An example of a Constant Absolute Velocity Driver is shown below:
  1. To prescribe the velocity of a 6-DOF body using an absolute value, you define the velocity of the body relative to the environment. To do this:
    1. Select the [velocity driver] node and set Object 1 as [6-DOF body] and Object 2 to Environment.
    2. Set Coordinate System 1 to the body system Laboratory->[6-DOF body]-CSys and set Position 1 to the center of mass of the body, for example, [0,0,0].
    3. Make sure the Coordinate System 2 is the Laboratory coordinate system and set Position 2 to [0,0,0](or any other fixed value).
    4. Set Velocity to a constant value.

      In the following setup,the center of mass of Body 1 moves at a speed of 0.1m/s in the x direction of the Laboratory coordinate system:



    5. Specify the Direction Coordinate System and Direction.
An example of an Oscillating Absolute Velocity Driver is shown below:

The Velocity and Direction specified in the velocity driver must be consistent with the initial velocity and angular velocity of all the participating bodies. In this example, you set the initial velocity of the body to [0.1, 0, 0] m/s in the laboratory coordinate system. To make sure the settings are consistent, you can use the InitialVelocityOfDfbiConstraint field function. Use this field function in the Velocity property of the velocity driver.

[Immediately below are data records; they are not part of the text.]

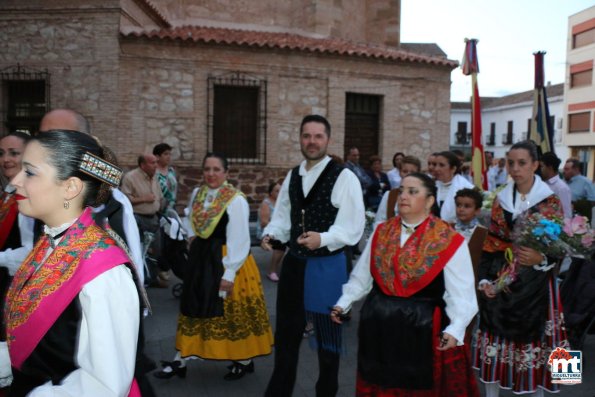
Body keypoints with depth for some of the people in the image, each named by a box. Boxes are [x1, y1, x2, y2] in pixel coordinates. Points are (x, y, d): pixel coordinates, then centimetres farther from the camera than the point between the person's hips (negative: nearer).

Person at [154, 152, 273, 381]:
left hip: (227, 260, -7)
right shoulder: (197, 195, 5)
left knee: (233, 313, 4)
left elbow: (239, 240, -19)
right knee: (194, 309, 14)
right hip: (200, 260, 7)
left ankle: (244, 361, 24)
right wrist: (194, 239, 9)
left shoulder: (236, 200, -17)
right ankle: (180, 360, 25)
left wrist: (229, 273, -20)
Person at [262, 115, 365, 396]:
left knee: (327, 335, 12)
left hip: (327, 266, -6)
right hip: (293, 263, 6)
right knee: (286, 333, 18)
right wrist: (271, 233, -5)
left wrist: (322, 239, -32)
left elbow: (353, 226, -18)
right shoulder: (292, 176, 8)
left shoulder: (344, 177, -12)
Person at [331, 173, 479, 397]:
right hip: (379, 324, 4)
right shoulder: (381, 232, 4)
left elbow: (461, 293, -10)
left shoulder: (449, 241, -9)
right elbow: (361, 277, 10)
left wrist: (454, 330, -20)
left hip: (423, 326, -3)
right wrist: (343, 304, 5)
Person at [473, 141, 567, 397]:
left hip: (535, 284, -2)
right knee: (496, 338, 8)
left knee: (534, 337, 4)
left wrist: (541, 258, -24)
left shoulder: (550, 201, -3)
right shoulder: (501, 200, 5)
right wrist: (484, 279, -2)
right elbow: (490, 244, 6)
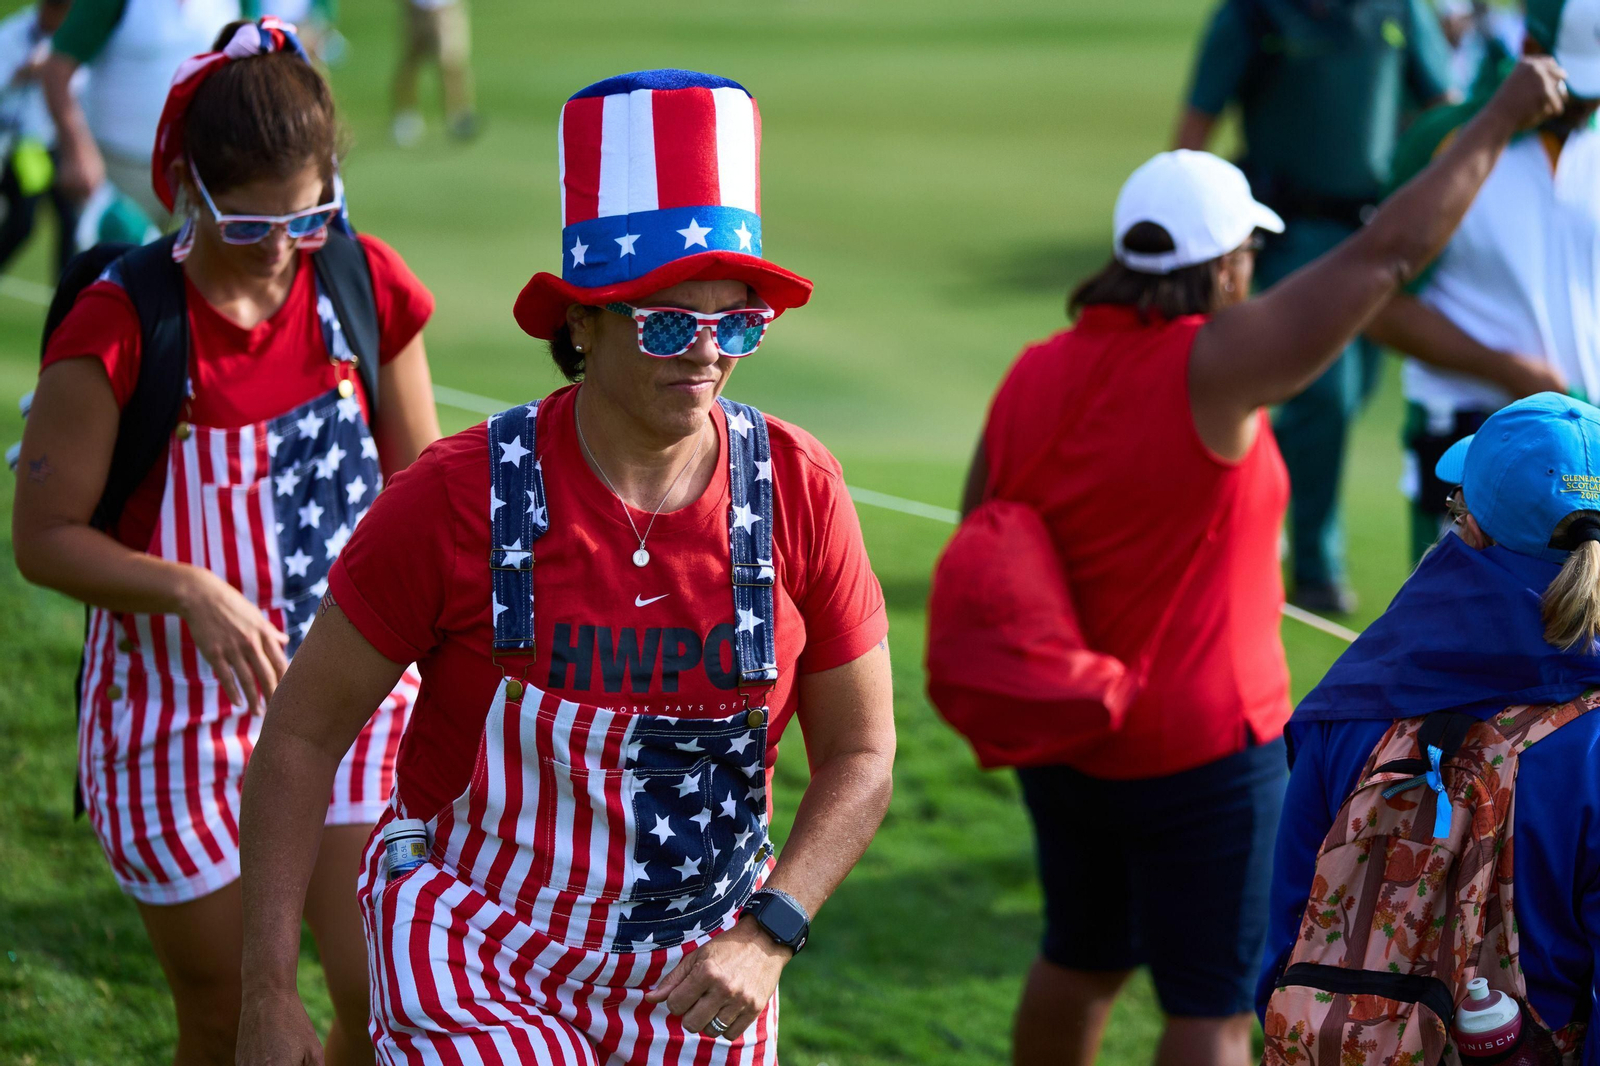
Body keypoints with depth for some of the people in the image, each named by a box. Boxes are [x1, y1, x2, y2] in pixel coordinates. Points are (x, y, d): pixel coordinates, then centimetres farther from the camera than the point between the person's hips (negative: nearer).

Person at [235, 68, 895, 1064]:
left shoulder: (799, 492, -10)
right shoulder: (456, 497, -17)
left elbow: (861, 753, 0)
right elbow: (302, 731, -8)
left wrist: (767, 937, -16)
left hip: (694, 977, 4)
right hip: (477, 958, -3)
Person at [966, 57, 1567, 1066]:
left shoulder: (1034, 377, -3)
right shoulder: (1208, 369, -22)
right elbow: (1387, 255, -21)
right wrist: (1502, 118, -13)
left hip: (1063, 741, 7)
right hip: (1197, 753, -7)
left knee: (1082, 957, 25)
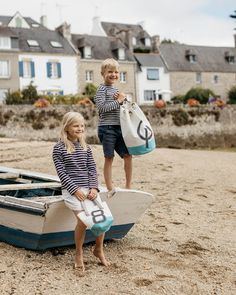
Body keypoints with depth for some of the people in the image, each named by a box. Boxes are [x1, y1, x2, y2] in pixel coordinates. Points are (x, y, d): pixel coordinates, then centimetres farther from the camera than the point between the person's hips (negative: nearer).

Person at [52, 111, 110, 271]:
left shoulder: (86, 147, 13)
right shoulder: (59, 148, -1)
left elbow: (92, 169, 9)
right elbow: (61, 172, -7)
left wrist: (94, 188, -7)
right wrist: (75, 190, -15)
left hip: (89, 188, 5)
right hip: (71, 190, -5)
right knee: (83, 219, -22)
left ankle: (99, 249, 19)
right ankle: (79, 254, 2)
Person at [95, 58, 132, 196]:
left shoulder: (116, 89, 18)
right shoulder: (102, 89, -5)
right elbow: (101, 107, -18)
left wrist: (122, 99, 3)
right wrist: (117, 101, -13)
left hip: (118, 127, 7)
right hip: (107, 128, -7)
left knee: (128, 155, 3)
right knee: (109, 158, -2)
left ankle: (128, 187, 15)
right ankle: (110, 189, 5)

  1. To specify velocity as a function of time, you can use the field function in an expression, such as ${InitialVelocityOfDfbiConstraint1}*cos(2.0*acos(-1.0)*${Time}).


    At t=0, the expression evaluates to the InitialVelocityOfDfbiConstraint 1 field function, so that the velocity driver is consistent with the initial velocity of the 6-DOF body.

An example of a Constant Relative Velocity Driver is shown below:
  1. A relative velocity driver specifies a relative velocity between two 6-DOF bodies.
    1. Select the [velocity driver] node and set the first body Object 1 to [6-DOF body 1] and the second body Object 2 to [6-DOF body 2].
    2. Set the Coordinate System 1 in the expert property to the body system Laboratory->[6-DOF body 1]-CSys and set Position 1 to [0,0,0] as the center of mass of body 1.
    3. Set the Coordinate System 2 to the body system Laboratory->[6-DOF body 2]-CSys and set Position 2 to [0,0,0] as the center of the mass of body 2.
    4. Set the Velocity as field function InitialVelocityOfDfbiConstraint 1.
      This field function calculates automatically the velocity constraint according to the initial velocity and angular velocity of both 6-DOF bodies.
    5. Specify the velocity associated Direction Coordinate System and Direction.
    The following example demonstrates the velocity of Body 1 center of mass relative to the Body 2 center of mass, in the x direction of the Body 1 coordinate system:


An example of using a Distance Driver with a specified Blending Time is described below:
  1. For two bodies initially at rest, you create a dynamical Distance Driver and specify the Distance between the bodies as a sinusoidal function of time — ${InitialDistanceOfDfbiConstraint3}+ 0.1*sin(4.0*${Time}).
    At t=0, although the initial distance is consistent with the body initial conditions (using the ${InitialDistanceOfDfbiConstraint3} built-in field function), the time derivative, and therefore, the initial velocity, is non-zero, so it is not consistent with the body initial velocity.

    To resolve this inconsistency, you can change the initial velocities of the bodies and/or the time-dependence of the Distance definition, which can require very complicated calculations. In many cases, it is convenient to introduce a blending time of, for example, 0.5s, which defines a time window during which the body initial conditions are blended automatically into the user-specified distance. During the blending time, the distance applied by the Distance Driver changes to be consistent with the body initial conditions, and after the blending time the distance matches the user-defined distance.

    To set a blending time, select the [distance driver] node and specify Blending Time.